In the end, the court concluded that when it comes to an officer killed in the line of duty – the death sentence was imposed nine out of 10 times. In their opinion the justices wrote: “Our review of the cases does not support a finding that the death penalty is only rarely imposed for the murder of a law enforcement officer acting in the line of duty.”
UNH law professor Buzz Scherr says he is not surprised by this decision. “Given the small universe of cases that the court decided to look at, it is almost inevitable that there is going to be a finding of proportionality. If they had used a broader number of cases, it would have been more likely that this would be disproportionate.”
Scherr says the court looked at factors such as "a police shooting, he was tried for that, he was convicted of that, there was a sentencing hearing, and there was aggravating factors found.” Addison’s race, African American, and Michael Briggs, a white police officer, was not a factor in the ruling, Scherr said.
Currently Addison is the only inmate on death row in the state. The last execution happened more than 75 years ago.
Strelzin applauds the verdict but says "this is not something to be celebrated; it is something to be respected."
"This has been a very long process for everyone involved, more than anybody for the Briggs family. They lost a husband, a father, a son, a brother, and the Manchester PD lost a beloved and respected colleague and for them this is never over and this has been an extremely long process,” he said.
U.S. Senator Kelly Ayotte, who prosecuted the case as the state’s Attorney General, also stood by the court’s decision – calling it quote “appropriate and just for a violent career criminal.”
That’s something then-Senior Assistant Attorney General Will Delker argued for in court when describing what Addison told numerous witnesses. “I am not going back to jail, if the cops roll up on us, I’ll pop shots.
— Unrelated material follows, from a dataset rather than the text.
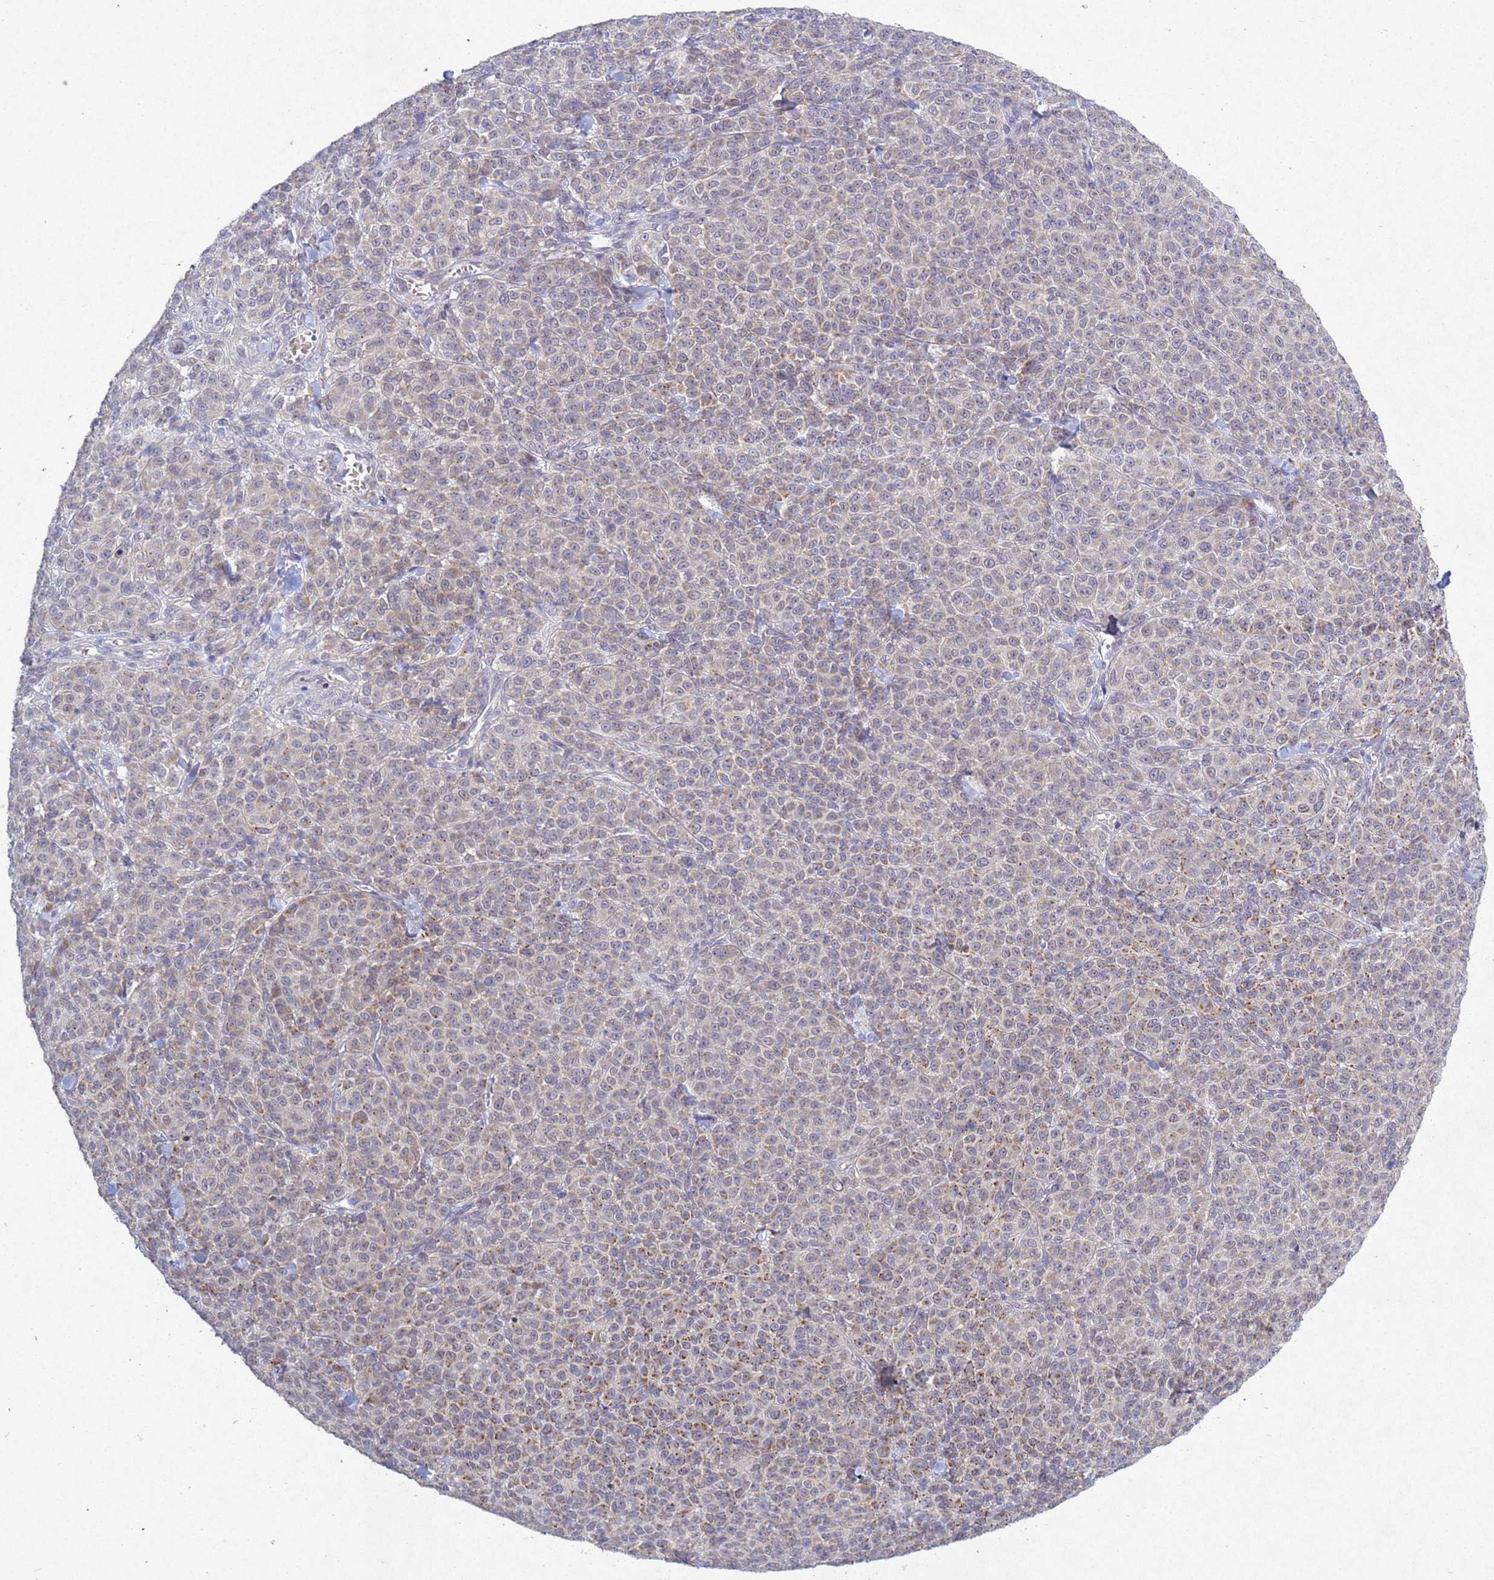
{"staining": {"intensity": "negative", "quantity": "none", "location": "none"}, "tissue": "melanoma", "cell_type": "Tumor cells", "image_type": "cancer", "snomed": [{"axis": "morphology", "description": "Normal tissue, NOS"}, {"axis": "morphology", "description": "Malignant melanoma, NOS"}, {"axis": "topography", "description": "Skin"}], "caption": "Immunohistochemical staining of melanoma exhibits no significant positivity in tumor cells.", "gene": "TNPO2", "patient": {"sex": "female", "age": 34}}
I’ll pop a cop. If it comes down to it, it is them or me.”
Addison shot Officer Briggs in 2006 in an alley in Manchester after running from police. If caught he would have faced decades of jail time.
Assistant Chief of the Manchester Police Department Nick Willard, who investigated the case, said the loss of Briggs will never go away. “He was an amazing man of uncommon valor, and we were privileged to have him as a Manchester police officer.”
But Willard says he knows the case is far from reaching its conclusion. “Everybody is under that reality that more is to come, that there will be more appeals and the process is going to continue. I don’t think anyone sees any finality in the decision today. But it is another hurdle I guess that was overcome, but with the understanding that more hurdles will be before us.”
The defense still has many more options left including appealing to the federal district court or the U.S. Supreme Court. However whether Addison’s lawyers will pursue such options is unknown. Both declined to comment.
But Scherr says if all possible appeals fail, it’s still five to 10 years before there would be an actual execution.